### Things to do
1. Translate this sentence from the Great Victorian Fish Count article into Spanish: "To do the count, divers hit the water armed with illustrations on a waterproof slate and a pencil to record the number of each they see."
2. List every fish species named in the Great Victorian Fish Count article.
3. Extend the Great Victorian Fish Count article beyond its final sentence.

Exercise text: Begin

PARK WATCH Article November 2022 |
ReefWatch Campaigner Kade Mills looks back at two successful decades of the Great Victorian Fish Count
Did you know that, depending on their sex or size, some fishes of the same species look quite different? Do you know the name of many fish? If you answered ‘Yes’ and ‘Around 35’, there is every chance you have joined ReefWatch to take the dive that counts – The Great Victorian Fish Count (GVFC).
From the humble beginnings of a few divers and snorkellers recording marine life on their local reef, the GVFC has morphed into the largest marine citizen science event in Victoria, attracting over 600 participants each year from across the state. Over the past 20 years tens of thousands of people have jumped in the water to count 25 species of fish and, since 2017, an additional 10 species of sharks and rays.
Because they don’t often end up on dinner plates, some of the species we count are often overlooked by science. By that we mean there has been extensive research done on species of commercial or recreational importance (e.g. Snapper, Whiting & Flathead) but many others are under or never studied.
To do the count, divers hit the water armed with illustrations on a waterproof slate and a pencil to record the number of each they see. The list has a selection of commonly sighted species (to get people counting) as well as some that are harder to find (to get people searching) and even some that have rarely (if ever) been sighted in the last few decades (to keep people curious).
Keeping people curious and raising awareness of the diversity of marine life in Victoria resulted in the Western Blue Groper, thought to have disappeared from our waters, being resighted during the Great Victorian Fish Count at Barwon Bluff Marine Sanctuary over 10 years ago. This and other sightings of blue gropers led to the protection of both the Western and Eastern Blue Groper since 2013. Encouragingly, they continue to pop up at various locations and marine national parks during the count each year.

Exercise text: End
Extracted data: Begin

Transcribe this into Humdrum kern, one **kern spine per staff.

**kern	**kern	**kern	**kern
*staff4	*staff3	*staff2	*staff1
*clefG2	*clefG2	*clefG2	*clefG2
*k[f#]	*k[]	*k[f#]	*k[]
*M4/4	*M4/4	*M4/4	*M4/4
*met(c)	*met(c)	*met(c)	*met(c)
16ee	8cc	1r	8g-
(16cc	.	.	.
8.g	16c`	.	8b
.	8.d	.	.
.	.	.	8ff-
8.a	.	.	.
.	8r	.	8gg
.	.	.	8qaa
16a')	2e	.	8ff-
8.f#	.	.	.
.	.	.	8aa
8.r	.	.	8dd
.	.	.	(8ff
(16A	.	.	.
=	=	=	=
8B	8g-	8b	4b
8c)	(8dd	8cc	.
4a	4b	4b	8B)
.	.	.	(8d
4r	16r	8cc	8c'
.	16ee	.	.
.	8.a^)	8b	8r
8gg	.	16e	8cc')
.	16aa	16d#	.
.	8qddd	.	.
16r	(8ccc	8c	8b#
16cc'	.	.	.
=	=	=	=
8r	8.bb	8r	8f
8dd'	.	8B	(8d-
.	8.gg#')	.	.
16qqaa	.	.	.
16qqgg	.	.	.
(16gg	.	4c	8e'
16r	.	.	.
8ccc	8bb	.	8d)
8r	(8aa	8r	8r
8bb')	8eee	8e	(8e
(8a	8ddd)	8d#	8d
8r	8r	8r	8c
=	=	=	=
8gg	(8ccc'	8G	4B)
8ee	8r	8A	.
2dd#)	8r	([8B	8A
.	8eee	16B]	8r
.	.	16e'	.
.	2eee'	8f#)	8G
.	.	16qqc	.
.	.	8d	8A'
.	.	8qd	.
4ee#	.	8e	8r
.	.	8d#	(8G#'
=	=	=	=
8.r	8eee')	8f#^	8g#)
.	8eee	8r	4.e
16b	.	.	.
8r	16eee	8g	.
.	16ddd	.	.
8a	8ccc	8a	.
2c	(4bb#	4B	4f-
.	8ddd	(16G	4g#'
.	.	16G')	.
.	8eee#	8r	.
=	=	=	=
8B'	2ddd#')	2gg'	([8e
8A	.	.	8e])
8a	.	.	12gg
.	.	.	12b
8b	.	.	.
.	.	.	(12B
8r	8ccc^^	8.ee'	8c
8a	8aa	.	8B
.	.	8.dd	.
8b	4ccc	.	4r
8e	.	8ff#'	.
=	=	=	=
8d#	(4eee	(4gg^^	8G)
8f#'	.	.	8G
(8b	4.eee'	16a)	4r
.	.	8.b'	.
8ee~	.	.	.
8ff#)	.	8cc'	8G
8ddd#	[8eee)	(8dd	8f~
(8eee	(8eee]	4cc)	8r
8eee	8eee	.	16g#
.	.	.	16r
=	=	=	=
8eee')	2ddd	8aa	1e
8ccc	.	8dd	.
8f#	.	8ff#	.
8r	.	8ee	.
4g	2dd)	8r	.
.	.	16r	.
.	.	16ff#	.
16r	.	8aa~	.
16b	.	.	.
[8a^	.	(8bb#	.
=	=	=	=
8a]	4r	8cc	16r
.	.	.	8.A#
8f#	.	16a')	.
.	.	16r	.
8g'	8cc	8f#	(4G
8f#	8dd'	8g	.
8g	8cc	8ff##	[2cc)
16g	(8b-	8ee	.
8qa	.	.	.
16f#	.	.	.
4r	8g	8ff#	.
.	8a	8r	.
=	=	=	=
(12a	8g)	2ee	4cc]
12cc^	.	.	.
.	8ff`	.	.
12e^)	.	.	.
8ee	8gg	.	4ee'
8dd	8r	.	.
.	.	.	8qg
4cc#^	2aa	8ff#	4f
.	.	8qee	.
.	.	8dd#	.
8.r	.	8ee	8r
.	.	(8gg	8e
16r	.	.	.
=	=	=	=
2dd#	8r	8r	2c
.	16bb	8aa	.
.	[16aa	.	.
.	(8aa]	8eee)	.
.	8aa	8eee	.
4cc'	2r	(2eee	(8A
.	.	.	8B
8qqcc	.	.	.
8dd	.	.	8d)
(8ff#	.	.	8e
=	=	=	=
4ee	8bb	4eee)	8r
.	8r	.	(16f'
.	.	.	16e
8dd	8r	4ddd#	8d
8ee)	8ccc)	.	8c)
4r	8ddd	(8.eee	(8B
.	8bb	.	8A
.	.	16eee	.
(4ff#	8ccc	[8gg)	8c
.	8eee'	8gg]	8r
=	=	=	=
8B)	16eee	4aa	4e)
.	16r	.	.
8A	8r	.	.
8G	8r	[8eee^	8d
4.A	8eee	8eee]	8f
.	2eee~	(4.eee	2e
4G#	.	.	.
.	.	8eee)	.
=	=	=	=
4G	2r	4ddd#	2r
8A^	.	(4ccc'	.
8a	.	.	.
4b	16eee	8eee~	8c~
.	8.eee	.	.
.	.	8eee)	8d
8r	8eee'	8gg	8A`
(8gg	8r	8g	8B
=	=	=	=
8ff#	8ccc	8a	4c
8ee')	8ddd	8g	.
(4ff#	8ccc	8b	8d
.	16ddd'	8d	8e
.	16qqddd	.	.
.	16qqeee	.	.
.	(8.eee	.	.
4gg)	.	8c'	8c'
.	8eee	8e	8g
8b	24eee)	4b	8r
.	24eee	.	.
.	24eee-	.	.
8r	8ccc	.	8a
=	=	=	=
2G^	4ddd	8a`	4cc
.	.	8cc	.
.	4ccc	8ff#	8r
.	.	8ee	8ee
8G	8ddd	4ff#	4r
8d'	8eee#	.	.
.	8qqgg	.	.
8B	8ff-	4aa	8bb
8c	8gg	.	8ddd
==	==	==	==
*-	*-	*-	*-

Extracted data: End

### Exercise answers
1. Para hacer el conteo, los buceadores se meten al agua equipados con ilustraciones en una pizarra impermeable y un lápiz para registrar el número de cada uno que ven.

2.
Snapper
Whiting
Flathead
Western Blue Groper
Eastern Blue Groper

3.
This year’s 20th Great Victorian Fish Count serendipitously coincides with the 20-year celebration of the creation of Victoria’s network of marine national parks and sanctuaries. We’ve written about the significance of this network in Park Watch throughout the year, and hopefully some of you have been inspired to visit your local park or sanctuary to see the marine treasures that these areas protect.
Victoria’s marine national parks and sanctuaries are beloved by our community of underwater enthusiasts so the theme for 2022’s GVFC is ‘Hidden Gems’.
Many of the hidden gems in our parks and oceans are not on the GVFC slates so we encourage everyone to record additional species they observe, especially if it’s a fish that they wouldn’t expect to see in their local patch. These sightings can be useful to the folks at Redmap Australia.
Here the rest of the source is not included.